Many of us want to know what’s going to happen to the climate where we live. How will my life be affected in the future?

This type of question is answered in a very recent study published by scientists from the University of Massachusetts at Amherst. The team, which includes Dr. Raymond Bradley and researcher Dr. Ambarish Karmalkar looked specifically at the Northeastern United States. They found that this area will warm much more rapidly than the globe as a whole. In fact, it will warm faster than any other United States region. The authors expect the Northeast US will warm 50% faster than the planet as a whole. They also find that the United States will reach a 2 degree Celsius warming 10–20 years before the globe as a whole.

So why does this matter? Well first, it matters because some of the effects people will experience are directly tied to the temperature increase in their region. For instance, we know that warmer air leads to more intense precipitation. In fact, we are already observing increases in very heavy rainfall across the United States (especially in the Northeast). Based on this new research, that trend will only get worse. It means that winters in this region will get warmer and wetter – more winter precipitation will likely occur as rain rather than snow. This affects the availability of water into the spring months. It also means that summers will have more intense heat waves which will lead to more severe droughts.

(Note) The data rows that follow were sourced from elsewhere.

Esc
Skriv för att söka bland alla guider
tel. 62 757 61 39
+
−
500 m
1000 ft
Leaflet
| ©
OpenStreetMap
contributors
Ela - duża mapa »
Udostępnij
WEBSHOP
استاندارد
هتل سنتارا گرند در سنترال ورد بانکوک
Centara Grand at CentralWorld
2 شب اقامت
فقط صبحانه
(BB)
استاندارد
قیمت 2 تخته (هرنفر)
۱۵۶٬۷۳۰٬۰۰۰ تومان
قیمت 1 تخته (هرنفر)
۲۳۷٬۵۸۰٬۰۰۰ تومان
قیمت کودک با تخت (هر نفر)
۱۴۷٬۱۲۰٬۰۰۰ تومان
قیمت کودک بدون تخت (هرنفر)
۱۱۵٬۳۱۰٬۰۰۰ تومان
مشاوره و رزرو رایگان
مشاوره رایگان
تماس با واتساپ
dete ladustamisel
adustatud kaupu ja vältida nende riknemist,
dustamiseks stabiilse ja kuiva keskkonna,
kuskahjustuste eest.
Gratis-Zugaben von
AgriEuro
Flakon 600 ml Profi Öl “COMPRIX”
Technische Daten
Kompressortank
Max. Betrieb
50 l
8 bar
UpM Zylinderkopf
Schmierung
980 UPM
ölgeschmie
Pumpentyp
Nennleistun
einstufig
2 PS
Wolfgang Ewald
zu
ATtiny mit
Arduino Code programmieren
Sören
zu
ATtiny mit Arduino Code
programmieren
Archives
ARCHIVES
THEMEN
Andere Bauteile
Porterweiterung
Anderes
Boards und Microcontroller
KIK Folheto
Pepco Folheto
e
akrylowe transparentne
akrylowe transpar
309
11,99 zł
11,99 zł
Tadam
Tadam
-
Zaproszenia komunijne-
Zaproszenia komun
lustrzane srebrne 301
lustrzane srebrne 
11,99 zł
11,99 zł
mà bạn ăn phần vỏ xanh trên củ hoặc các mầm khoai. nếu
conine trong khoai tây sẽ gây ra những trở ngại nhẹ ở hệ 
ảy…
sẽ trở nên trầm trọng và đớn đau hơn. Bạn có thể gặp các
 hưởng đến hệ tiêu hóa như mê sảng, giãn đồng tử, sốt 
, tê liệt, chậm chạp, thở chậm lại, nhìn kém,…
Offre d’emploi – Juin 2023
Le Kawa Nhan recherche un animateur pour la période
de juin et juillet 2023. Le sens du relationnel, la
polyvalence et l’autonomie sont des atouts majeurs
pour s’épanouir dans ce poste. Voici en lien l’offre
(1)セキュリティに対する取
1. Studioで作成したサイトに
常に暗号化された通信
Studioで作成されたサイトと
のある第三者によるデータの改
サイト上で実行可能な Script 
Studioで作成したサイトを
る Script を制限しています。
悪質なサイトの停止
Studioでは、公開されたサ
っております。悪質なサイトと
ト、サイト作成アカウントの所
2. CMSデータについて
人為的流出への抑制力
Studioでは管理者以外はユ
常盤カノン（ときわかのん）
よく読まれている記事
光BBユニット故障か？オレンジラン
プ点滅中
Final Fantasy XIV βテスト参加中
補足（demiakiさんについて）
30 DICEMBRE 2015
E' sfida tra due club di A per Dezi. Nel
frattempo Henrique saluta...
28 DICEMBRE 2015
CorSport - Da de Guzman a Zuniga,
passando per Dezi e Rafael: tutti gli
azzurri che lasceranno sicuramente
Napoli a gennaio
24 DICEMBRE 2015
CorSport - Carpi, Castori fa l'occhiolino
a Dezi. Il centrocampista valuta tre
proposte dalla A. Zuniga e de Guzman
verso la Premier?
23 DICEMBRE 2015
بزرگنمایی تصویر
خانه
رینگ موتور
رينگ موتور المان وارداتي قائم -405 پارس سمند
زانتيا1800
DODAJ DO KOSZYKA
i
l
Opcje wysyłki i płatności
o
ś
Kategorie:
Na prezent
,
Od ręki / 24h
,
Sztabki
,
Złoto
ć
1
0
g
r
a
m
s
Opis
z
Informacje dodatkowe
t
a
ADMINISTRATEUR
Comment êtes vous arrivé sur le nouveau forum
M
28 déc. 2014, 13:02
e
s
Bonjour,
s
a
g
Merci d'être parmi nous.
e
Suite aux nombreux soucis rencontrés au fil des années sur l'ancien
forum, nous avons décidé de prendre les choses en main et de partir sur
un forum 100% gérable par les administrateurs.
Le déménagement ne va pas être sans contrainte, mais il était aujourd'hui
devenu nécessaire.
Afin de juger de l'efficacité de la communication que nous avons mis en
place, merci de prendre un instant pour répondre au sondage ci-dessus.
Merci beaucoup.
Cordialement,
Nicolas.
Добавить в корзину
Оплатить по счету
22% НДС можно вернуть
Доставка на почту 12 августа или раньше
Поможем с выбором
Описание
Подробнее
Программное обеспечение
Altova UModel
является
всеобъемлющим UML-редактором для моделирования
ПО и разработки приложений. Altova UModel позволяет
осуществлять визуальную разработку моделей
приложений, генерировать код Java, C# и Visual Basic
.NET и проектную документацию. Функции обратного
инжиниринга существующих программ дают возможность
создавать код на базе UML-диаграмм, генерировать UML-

The summer condition described - heatwaves and severe drought - recently picked up a new name in American meteorological parlance, "flash drought." It describes what was experienced across eastern Canada last summer. That has always been a very productive agricultural region but it got hammered last year. Is that, as this study suggests, going to become Canada's new normal?


3 comments:

Toby said...

Your link doesn't work. Try this one.

Are they confusing cause and effect?

The Mound of Sound said...


I believe it's fixed now. Thanks.

As for your question, it's not clear to me what you're getting at. Please expand on that.

Toby said...

What's with blogspot that posts vanish? Anyway, I posted a note that my question was meant for your post on genes. I had a grey moment. :-) Sorry.